OIG Report: FSA Lacks Evidence to Back Up Verification Selection Process

By Megan Walter, NASFAA Policy & Federal Relations Staff

The Department of Education's (ED) Office of Inspector General (OIG) publicly released a report on Thursday that found a host of issues regarding the Office of Federal Student Aid's (FSA) oversight of verification during the 2015-16 and 2016-17 award years.

OIG highlighted two major findings in the report: FSA did not evaluate its process for selecting FAFSA data elements for verification, and it did not effectively evaluate and monitor its processes for selecting students for verification.

Beginning with the 2012-13 award year, FSA selected the verification items that institutions would need to verify for applicants. These items, selected by FSA in collaboration with the Office of Postsecondary Education (OPE), were reported to have the greatest impact on Expected Family Contribution (EFC) and be most likely to be misreported. However, through its audit, OIG found that FSA and OPE did not evaluate any data when determining these verification items, and had no data to defend using them for any of the following award years.

In November 2018, NASFAA conducted research that showed verification does not impact most financial aid awards. NASFAA found that verification selection rates were too high and/or selection algorithms may not have been well targeted, as data showed that on average, 84% of verified applications resulted in either no EFC change or a change so small that it did not result in a change to the student's Pell Grant award. Also at issue with FSA and its verification processes, which NASFAA has repeatedly spoken out against as well as included in its recommendations for Congress, is ED not regularly publishing annual verification data—making it impossible to assess its true impact on students or value to taxpayers.

EXERCISE
According to the article on the OIG verification report, what average share of verified applications led to no EFC change or a change too small to affect the student's Pell Grant award?

MATERIAL PROVIDED
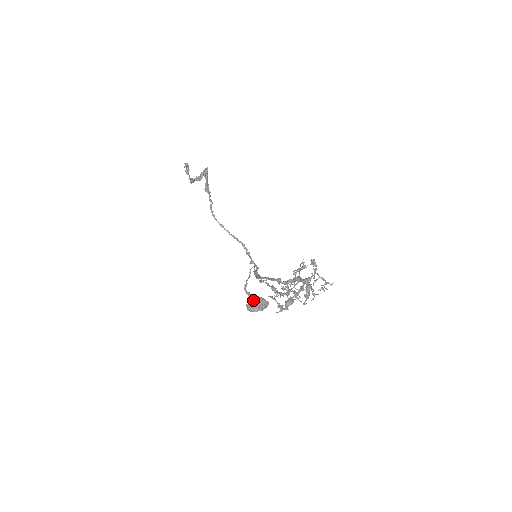
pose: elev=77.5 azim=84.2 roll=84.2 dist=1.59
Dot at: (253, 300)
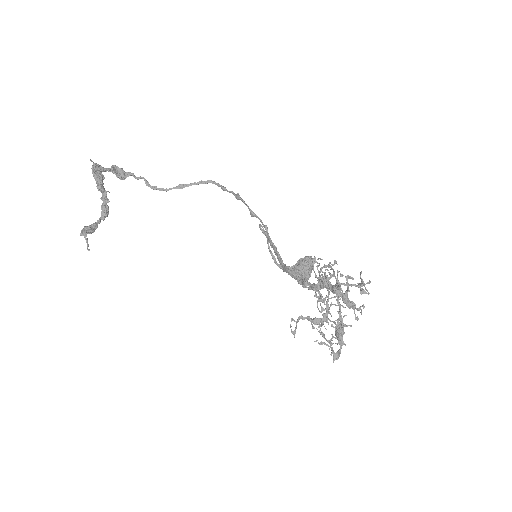
Dot at: (295, 274)
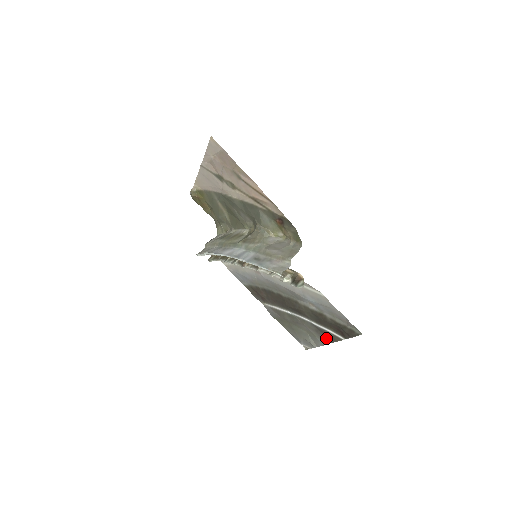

ANSWER TO THE EXERCISE
84%